Slump gets worse for AK Steel


Earnings

By Mike Boyer
The Cincinnati Enquirer

Despite a slumping stock price, continuing losses and major environmental and pension liabilities, the chairman of AK Steel says the Middletown steel maker expects to weather the storm.

"It's too early to push any panic buttons," chairman Richard Wardrop told investment analysts during a conference call Friday to discuss the company's second-quarter loss of $78.2 million, or 72 cents a share.

AK's stock closed down 49 cents, or 16 percent , Friday at $2.64 a share after reporting the wider-than-expected loss blamed on a combination of lower steel prices; higher raw material, energy and maintenance costs; and several one-time charges.

In the second quarter last year, AK Steel reported a profit of $16.2 million, or 15 cents a share.

For the three months ended June 30, shipments declined about 7 percent from a year ago. Sales were $1.02 billion on shipments of 1.39 million tons. AK said its average flat-rolled selling price slipped 4 percent to $682 a ton from a year ago.

Besides a weak steel market, the 100-year-old steel company faces:

An estimated $80 million to bring its Middletown steel-making operations into compliance with new air pollution rules taking effect in 2006 and potentially millions of dollars in fines from a pending federal pollution lawsuit.

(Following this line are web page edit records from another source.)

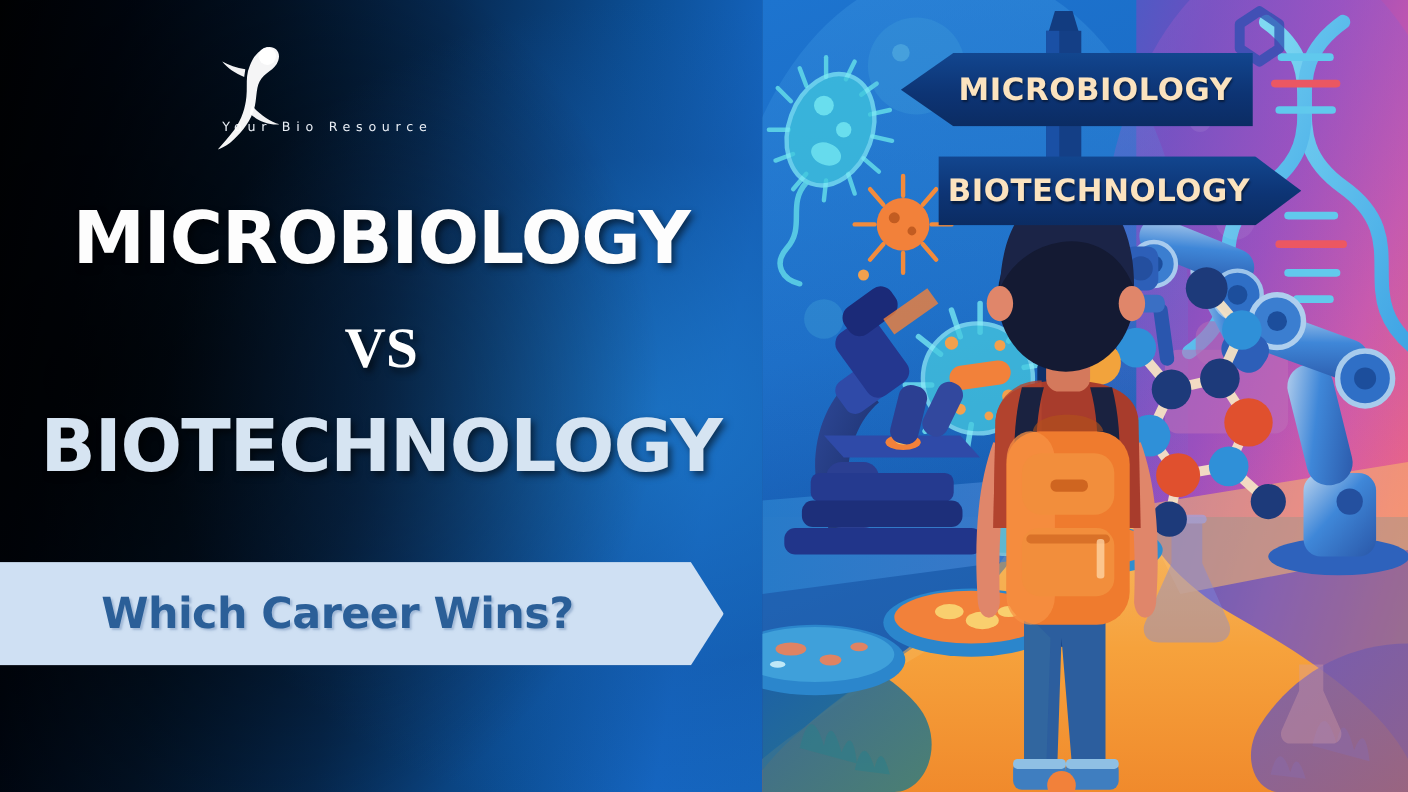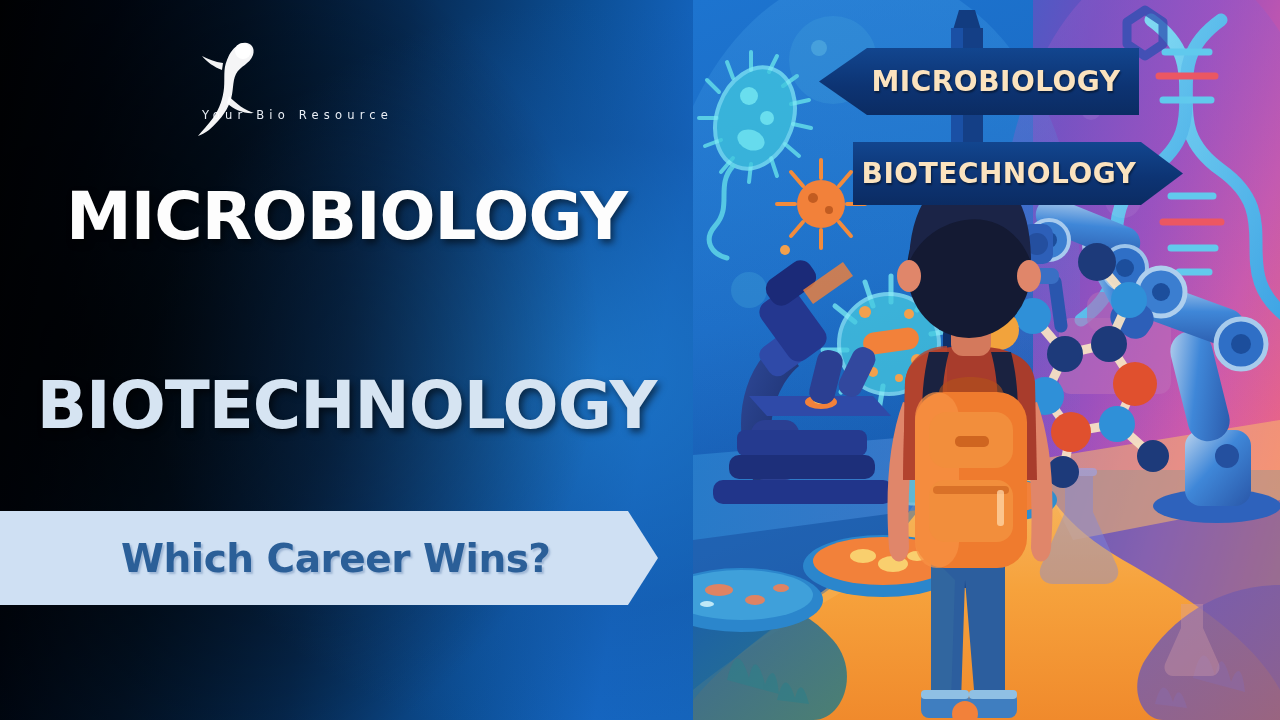--- a/index.html
+++ b/index.html
@@ -141,6 +141,7 @@
     </svg>
 
     <div class="hl" id="hl-1">MICROBIOLOGY</div>
+    <div class="hl" id="hl-vs">VS</div>
     <div class="hl" id="hl-2">BIOTECHNOLOGY</div>
 
     <div id="ribbon">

Potential pension and health-care "legacy" costs estimated at more than $5 billion last year by actuaries for its 30,000 eligible retirees and survivors.

Some steel companies have sought bankruptcy reorganization to get out from under their pension legacy costs, but Wardrop said AK Steel has no such plans.

The company has said it is studying the possibility of ending steel-making operations at its Middletown mill, to resolve some of the environmental and pension cost issues. That move could eliminate 1,000 jobs in Middletown, where the company now employs about 5,000.

Last month, the company initiated discussions with employee unions at its Middletown and Butler, Pa., plants over ways to improve the competitiveness of those operations.

Wardrop told analysts that the company is studying whether it makes sense to end basic steel-making operations and import semi-finished steel slabs to finish into coated-carbon and stainless steel for its automotive and appliance customers.

AK estimates that it will cost about $1 billion in the next decade to continue making steel at Middletown and other mills. Wardrop said the company is weighing whether it makes more sense to spend that money elsewhere.

Since losing out to rival US Steel Corp. to acquire National Steel Corp out of bankruptcy in April, some analysts have questioned AK's viability in the wake of industry consolidation.